We thank the reviewers for their constructive comments.$
Reviewers 1 &amp; 3 write that our work may seem incremental with respect to earlier work on single-shot problems. We would like to note that results from single-shot problems do not necessarily translate into sequential decision problems, which are substantially more difficult, with complex dependencies between the policy, return obtained, and the decision problems experienced along the trajectory. No earlier work has discussed the potential utility of these regularities for solving sequential decision problems. Ours is the first. 


Reviewer 1

Lower scores are due to two differences in implementation. We use only 16 rows of the board for placement (following Bertsekas 1996) while the original BCTS work used all 20 rows, effectively using an outside area for displaying/rotating/translating the pieces. And, we do not filter out actions that immediately end the game.


Reviewer 3

We would state the takeaway message from our paper as follows: Sequential decision problems show some regularities that no learning/planning algorithm is yet deliberately taking advantage of. These regularities are fundamentally different from those that are already known. This finding is significant because solving sequential decision problems fast (using few samples and little computation) remains a challenge. Our paper introduces novel directions for algorithm development and a rich set of questions for further investigating these regularities.

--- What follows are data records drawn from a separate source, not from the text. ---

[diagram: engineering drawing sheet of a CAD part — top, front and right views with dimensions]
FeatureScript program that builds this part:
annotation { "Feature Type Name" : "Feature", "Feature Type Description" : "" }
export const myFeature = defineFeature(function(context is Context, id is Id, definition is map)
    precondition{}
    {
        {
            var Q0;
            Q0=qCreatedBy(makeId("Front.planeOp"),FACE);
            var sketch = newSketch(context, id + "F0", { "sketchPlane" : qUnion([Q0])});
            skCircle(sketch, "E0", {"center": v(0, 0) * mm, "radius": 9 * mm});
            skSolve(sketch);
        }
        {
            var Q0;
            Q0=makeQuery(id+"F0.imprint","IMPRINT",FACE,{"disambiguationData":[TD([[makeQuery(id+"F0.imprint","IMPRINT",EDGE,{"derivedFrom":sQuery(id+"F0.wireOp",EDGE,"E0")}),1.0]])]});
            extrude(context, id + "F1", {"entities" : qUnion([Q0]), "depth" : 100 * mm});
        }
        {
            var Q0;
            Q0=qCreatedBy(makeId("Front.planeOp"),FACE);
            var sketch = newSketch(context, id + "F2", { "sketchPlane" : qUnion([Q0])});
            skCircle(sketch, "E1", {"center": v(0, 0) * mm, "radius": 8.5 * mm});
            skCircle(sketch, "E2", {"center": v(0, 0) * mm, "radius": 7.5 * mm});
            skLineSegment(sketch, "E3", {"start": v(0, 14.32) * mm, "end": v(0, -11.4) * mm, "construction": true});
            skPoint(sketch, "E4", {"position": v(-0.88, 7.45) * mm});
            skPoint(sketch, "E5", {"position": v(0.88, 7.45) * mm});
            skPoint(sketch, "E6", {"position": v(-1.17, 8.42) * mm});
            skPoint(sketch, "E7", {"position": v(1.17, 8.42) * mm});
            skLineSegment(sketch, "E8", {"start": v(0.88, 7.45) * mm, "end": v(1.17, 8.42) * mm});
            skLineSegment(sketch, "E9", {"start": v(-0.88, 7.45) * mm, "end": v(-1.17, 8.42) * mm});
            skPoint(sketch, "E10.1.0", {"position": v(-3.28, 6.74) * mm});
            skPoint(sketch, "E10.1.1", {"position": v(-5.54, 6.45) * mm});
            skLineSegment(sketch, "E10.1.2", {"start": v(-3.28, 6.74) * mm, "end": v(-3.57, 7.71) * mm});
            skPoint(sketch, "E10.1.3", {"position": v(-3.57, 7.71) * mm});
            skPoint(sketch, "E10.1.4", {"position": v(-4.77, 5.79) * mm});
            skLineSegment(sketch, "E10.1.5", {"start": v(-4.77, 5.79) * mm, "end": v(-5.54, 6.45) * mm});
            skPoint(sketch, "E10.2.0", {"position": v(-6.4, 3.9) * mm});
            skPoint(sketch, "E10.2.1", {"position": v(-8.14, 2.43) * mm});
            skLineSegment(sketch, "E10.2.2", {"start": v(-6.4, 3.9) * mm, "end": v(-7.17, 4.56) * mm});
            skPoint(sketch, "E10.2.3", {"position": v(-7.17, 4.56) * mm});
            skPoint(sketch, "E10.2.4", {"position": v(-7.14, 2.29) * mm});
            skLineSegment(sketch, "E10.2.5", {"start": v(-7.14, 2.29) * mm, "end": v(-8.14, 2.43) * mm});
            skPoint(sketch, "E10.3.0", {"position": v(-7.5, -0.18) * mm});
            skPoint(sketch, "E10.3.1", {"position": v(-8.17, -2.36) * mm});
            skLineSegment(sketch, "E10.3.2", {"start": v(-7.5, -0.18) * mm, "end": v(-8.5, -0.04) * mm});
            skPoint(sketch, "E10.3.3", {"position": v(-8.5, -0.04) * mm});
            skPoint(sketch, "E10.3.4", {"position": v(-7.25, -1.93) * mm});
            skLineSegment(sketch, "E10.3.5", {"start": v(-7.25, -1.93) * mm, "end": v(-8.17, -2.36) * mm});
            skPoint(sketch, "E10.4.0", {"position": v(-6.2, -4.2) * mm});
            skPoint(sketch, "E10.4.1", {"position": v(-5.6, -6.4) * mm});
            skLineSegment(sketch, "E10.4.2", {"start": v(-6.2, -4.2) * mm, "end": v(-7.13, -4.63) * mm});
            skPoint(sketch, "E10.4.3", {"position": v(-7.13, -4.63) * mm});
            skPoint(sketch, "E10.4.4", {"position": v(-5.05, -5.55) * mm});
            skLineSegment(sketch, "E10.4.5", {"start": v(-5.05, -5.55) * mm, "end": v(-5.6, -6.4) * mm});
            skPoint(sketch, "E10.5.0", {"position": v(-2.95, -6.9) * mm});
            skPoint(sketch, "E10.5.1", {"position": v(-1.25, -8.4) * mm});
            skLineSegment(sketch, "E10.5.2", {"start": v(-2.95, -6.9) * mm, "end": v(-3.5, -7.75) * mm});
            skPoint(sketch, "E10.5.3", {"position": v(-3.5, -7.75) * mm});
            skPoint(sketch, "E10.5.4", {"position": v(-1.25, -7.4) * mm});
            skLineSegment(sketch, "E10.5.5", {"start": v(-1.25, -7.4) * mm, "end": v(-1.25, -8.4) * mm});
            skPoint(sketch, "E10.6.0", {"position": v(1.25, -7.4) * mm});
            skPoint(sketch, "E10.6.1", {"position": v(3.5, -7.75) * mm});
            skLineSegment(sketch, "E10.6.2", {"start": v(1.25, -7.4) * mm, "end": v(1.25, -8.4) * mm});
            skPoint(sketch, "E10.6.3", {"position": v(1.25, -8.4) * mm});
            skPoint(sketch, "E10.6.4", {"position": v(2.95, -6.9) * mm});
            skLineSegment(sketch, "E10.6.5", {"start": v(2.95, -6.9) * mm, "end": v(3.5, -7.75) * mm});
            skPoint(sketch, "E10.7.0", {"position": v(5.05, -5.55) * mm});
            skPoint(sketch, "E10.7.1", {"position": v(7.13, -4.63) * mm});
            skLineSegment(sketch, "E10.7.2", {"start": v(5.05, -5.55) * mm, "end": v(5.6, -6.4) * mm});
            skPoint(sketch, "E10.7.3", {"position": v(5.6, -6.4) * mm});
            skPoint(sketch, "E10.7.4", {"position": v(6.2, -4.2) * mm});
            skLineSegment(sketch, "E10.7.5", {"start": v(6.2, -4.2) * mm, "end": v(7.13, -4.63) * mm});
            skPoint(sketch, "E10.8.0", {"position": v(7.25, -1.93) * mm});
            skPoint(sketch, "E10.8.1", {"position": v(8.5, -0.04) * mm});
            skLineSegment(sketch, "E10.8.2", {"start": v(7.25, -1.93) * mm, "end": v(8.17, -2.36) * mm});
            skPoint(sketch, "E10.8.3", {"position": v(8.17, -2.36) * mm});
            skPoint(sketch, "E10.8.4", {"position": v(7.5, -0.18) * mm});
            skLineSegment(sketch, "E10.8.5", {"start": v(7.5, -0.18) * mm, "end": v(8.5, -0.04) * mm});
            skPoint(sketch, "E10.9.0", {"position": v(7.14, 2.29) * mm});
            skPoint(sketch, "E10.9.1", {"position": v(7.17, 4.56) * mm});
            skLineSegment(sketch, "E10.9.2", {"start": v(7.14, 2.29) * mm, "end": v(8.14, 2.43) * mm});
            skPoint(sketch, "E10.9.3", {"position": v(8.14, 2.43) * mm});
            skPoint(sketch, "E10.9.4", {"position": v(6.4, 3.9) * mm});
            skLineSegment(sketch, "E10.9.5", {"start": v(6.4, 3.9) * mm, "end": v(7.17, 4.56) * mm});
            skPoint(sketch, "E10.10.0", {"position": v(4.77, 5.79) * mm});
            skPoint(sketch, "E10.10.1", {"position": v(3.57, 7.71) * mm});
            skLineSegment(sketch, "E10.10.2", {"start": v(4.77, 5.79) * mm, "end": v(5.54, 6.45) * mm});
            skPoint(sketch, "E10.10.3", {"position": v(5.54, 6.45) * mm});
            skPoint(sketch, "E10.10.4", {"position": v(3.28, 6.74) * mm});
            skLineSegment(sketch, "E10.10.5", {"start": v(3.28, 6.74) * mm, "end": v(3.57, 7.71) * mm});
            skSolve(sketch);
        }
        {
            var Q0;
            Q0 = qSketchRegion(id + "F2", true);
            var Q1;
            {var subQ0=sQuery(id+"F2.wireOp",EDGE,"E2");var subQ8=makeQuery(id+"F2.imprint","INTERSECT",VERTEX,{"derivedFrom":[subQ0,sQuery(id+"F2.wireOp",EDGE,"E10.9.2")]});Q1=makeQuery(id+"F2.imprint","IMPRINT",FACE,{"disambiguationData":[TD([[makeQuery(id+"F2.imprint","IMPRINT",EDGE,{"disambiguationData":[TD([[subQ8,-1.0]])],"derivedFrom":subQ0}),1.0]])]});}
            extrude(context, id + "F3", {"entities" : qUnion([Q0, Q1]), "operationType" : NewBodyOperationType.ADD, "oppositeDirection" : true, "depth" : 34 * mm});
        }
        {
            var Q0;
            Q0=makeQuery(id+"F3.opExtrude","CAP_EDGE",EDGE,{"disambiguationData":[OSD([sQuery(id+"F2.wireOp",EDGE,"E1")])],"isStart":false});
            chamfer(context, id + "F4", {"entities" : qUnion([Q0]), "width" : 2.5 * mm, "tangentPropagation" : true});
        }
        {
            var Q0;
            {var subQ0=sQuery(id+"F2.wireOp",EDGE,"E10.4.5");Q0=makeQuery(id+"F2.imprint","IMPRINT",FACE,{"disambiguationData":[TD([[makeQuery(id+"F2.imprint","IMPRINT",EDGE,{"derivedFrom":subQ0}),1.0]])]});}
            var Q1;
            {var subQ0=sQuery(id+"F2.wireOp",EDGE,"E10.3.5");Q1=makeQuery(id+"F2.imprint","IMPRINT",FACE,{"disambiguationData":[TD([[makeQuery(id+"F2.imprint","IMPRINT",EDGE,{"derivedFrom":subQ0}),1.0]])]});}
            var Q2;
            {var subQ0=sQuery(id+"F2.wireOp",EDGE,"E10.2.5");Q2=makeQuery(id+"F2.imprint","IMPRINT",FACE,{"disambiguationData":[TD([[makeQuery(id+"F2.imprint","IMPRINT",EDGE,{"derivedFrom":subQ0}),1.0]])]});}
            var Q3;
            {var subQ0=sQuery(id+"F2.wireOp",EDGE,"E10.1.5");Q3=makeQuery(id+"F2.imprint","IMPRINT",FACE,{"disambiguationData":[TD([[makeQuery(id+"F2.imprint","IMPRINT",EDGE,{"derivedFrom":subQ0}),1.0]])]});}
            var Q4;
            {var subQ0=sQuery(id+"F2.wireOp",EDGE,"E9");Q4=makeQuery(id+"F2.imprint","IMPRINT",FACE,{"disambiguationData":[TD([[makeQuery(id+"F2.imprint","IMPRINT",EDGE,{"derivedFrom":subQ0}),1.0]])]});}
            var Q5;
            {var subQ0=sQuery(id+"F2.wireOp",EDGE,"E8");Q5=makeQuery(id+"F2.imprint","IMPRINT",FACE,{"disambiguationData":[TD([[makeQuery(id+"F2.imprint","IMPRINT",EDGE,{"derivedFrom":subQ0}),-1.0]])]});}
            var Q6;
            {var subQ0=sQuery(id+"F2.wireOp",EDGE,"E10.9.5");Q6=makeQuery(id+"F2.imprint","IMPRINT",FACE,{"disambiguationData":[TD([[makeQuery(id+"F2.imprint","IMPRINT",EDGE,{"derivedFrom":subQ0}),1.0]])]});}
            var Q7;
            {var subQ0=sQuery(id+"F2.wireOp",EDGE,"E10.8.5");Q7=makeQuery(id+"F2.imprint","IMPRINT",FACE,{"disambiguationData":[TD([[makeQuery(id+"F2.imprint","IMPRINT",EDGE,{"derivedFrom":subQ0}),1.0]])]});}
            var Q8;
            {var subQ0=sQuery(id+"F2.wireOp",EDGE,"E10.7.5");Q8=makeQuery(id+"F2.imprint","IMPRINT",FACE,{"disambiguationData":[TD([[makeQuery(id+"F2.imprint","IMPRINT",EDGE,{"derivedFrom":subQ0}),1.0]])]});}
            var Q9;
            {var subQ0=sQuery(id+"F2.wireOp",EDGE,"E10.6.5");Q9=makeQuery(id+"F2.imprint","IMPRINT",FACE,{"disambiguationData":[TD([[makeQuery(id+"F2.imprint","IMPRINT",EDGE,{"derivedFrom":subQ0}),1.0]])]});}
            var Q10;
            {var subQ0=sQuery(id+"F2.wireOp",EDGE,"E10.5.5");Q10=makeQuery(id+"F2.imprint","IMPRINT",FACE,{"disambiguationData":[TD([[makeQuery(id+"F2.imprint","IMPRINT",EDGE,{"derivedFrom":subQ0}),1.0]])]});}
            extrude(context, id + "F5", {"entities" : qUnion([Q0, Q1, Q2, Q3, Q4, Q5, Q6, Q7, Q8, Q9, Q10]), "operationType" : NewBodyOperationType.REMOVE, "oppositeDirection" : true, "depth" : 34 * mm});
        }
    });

Action pruning is one possible use of these regularities, one we explore in the paper. In both games, a human player would immediately eliminate most alternatives as inferior. But this is different from being able to articulate a computational mechanism for doing so effectively and consistently, which is what we do here. Our finding is intuitive, but we believe that this is so only when considered after the fact. We did not expect it when we started this work. 

Another possible use is in prioritizing learning samples. These regularities may be helpful in selecting samples that are more useful than others, and help develop algorithms with reduced sample/computational complexity (and for active learning). 

The features used for exploiting these regularities need not be those that are used for learning a value-function/policy. This introduces a a rich set of research directions to explore, including how such feature sets may be learned from experience. 

These are just a few examples of possible research directions. We expect that different researchers will see different ways of moving forward. These regularities truly introduce a new perspective. 


Reviewer 4

1) The regularities we discuss are fundamentally different from those that are widely studied in machine learning. There is, however, some synergy and we would be happy to discuss them explicitly in the paper.

-- Margin may be arbitrarily small or large, regardless of the dominance relationship between the two alternatives. But we may generally expect the following: when one alternative dominates the other, each feature contributes positively to the margin, resulting in a relatively high margin. How widely this happens is an empirical question and will vary between problems. In Tetris, we found a strong effect: mean margin is 24.5 when one action dominates another, 14.7 otherwise.

-- Action gap may be arbitrarily small or large, regardless of the dominance relationship. But, if the evaluation function is a good estimate of action values, we may expect a higher action gap when one action dominates another. We could not analyze Tetris because we do not know the action values (the evaluation function gives us a good policy but does not estimate action values well). 

-- Sparsity generally supports all three regularities because it automatically satisfies some of the constraints that must hold.

-- We assume a linear decision surface. Simple dominance may be extended to more complex decision surfaces; in that case, we expect smoothness to be irrelevant.

2) We only need simple properties of the evaluation function (signs, order), not the full set of weights. One possibility is for the human designer to use domain knowledge to identify these properties. For instance, in Tetris, any human player would correctly identify the signs and (at least partially) order the features. But it should also be possible to learn them from experience, and far more quickly than the full evaluation function.
 
3) The observed behavior is not a universal property of linear functions. One property that supports such behavior is high correlation among the features. If features are independent, simple dominance and noncompensatoriness are very unlikely to hold. For cumulative dominance, a detailed set of results are available in Baucells et al. (2008).